The long term vision was explained as follow by Facebook representatives: “there are three places that matter: 1) Home, 2) Work, 3) The Third Place. The Third Place, a term coined by urban sociologist Ray Oldenburg, is the places we go, and share lives”.  With Facebook Places, you can now “create stories around places” via local status updates. “Stories are now going to be pinned to physical locations”, the vision is to create a repository of human memories around “places”.

Privacy concerns

Facebook has obviously learned from last December’s debacle when they got Twitter envy and reseted everyone’s privacy settings to public creating a huge fury. For Facebook Places, they default the check-ins to “friends only”, which means only your friends will see your “local” status updates containing a tagged place. Even before trying the service, many people on Facebook and Twitter seem to be freaked out by it (and if you are, you can opt out here by changing the setting on “places I check in”). As I wrote on Twitter this morning, we should try Facebook Places first before we all go crazy. Keep calm, breathe normally… 🙂

For those interested in learning more, you can probably still watch the archived press conference. The Altimeter Group has a good analysis.

What it means: I believe this launch is huge for geolocation/local media space. It has come of age. Four years ago, when I launched this blog to talk about the intersection of local and social, many people didn’t see how these two topics could connect.
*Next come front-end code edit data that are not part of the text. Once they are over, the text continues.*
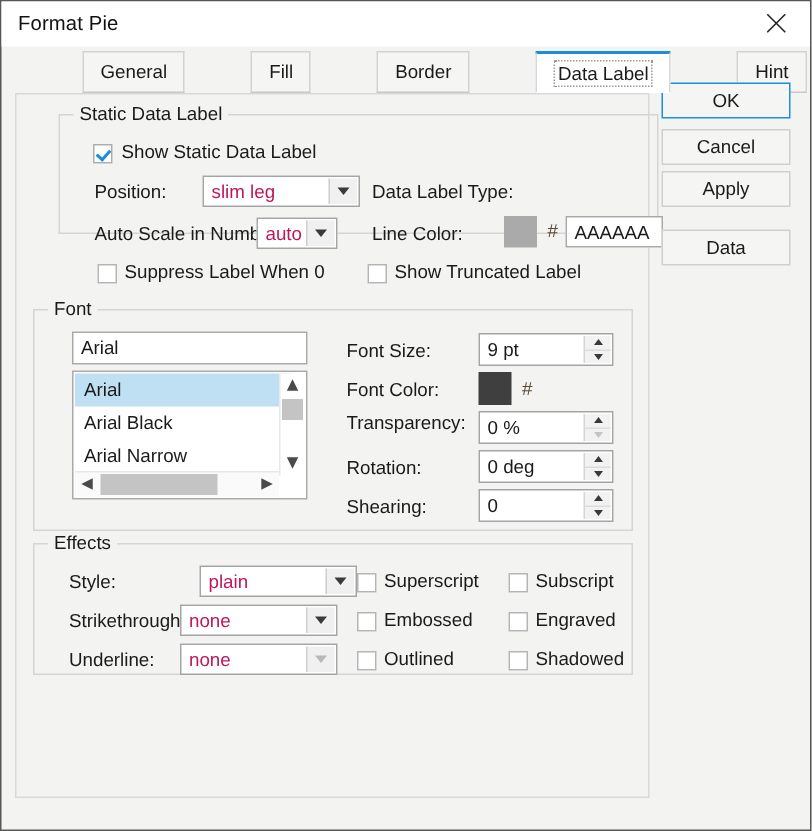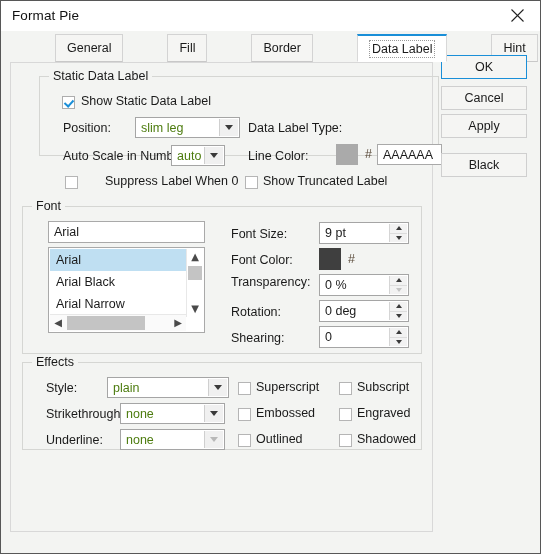--- a/index.html
+++ b/index.html
@@ -181,7 +181,7 @@
     display: flex;
     align-items: center;
     font-size: 12.5px;
-    color: #4d7c0f;
+    color: #be185d;
     white-space: nowrap;
   }
   .combo-btn {

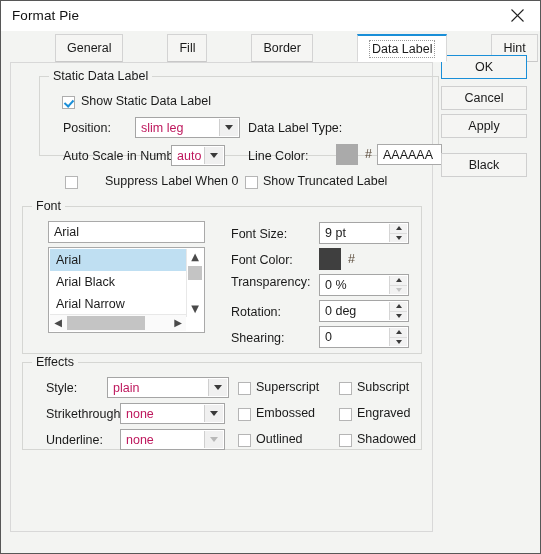--- a/index.html
+++ b/index.html
@@ -564,7 +564,7 @@
   <div class="btn primary" style="top:54px;">OK</div>
   <div class="btn" style="top:85px;">Cancel</div>
   <div class="btn" style="top:113px;">Apply</div>
-  <div class="btn" style="top:152px;">Black</div>
+  <div class="btn" style="top:152px;">Data</div>
 
 </div>
 

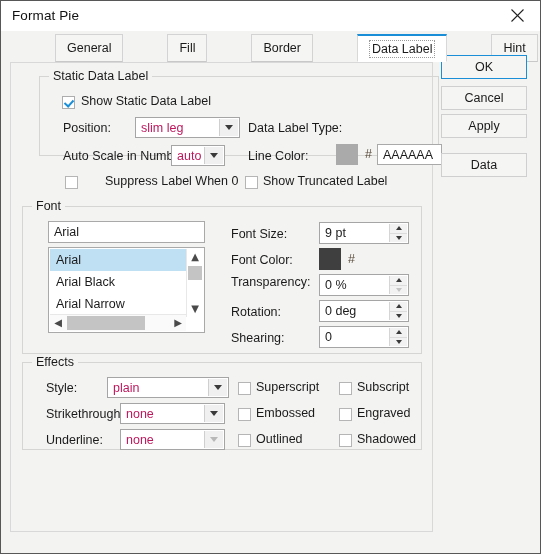--- a/index.html
+++ b/index.html
@@ -416,7 +416,7 @@
       </div>
 
       <div class="cb" style="left:25px; top:99px;"></div>
-      <div class="lbl" style="left:43px; top:97px;margin-left:22px;">Suppress Label When 0</div>
+      <div class="lbl" style="left:43px; top:97px;">Suppress Label When 0</div>
 
       <div class="cb" style="left:205px; top:99px;"></div>
       <div class="lbl" style="left:223px; top:97px;">Show Truncated Label</div>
I think everyone now understands the power of social when mixed with local. Facebook is the place where you aggregate/maintain your core social graph, your friends and colleagues. By introducing a way to easily structure status updates around local places, Facebook becomes the default local conversation engine for local places. I stated yesterday on Twitter that, “with the FB Places launch, we can officially say it: merchant/place reviews are dead. Status updates are the new merchant reviews.” I explained my rationale to Mike Blumenthal this morning:

  • Status updates (or tweets) are easy to do.
  • Many people have stopped blogging because doing short-form messages is so much “easier”, less time-consuming, than a big blog post.
  • I think the same thing will happen to long-form merchant reviews. It’s going to become so much easier to do a quick status update review using Facebook places (and those will accumulate on the Facebook Place page) that a lot of people will migrate from doing reviews on Yelp (or IYPs for that matter) to do them
  • I added that, for me, Facebook Places is not about “check-ins”. It’s about signaling socially your location. It’s about structuring a conversation about a
    local place and anchoring it to the right place.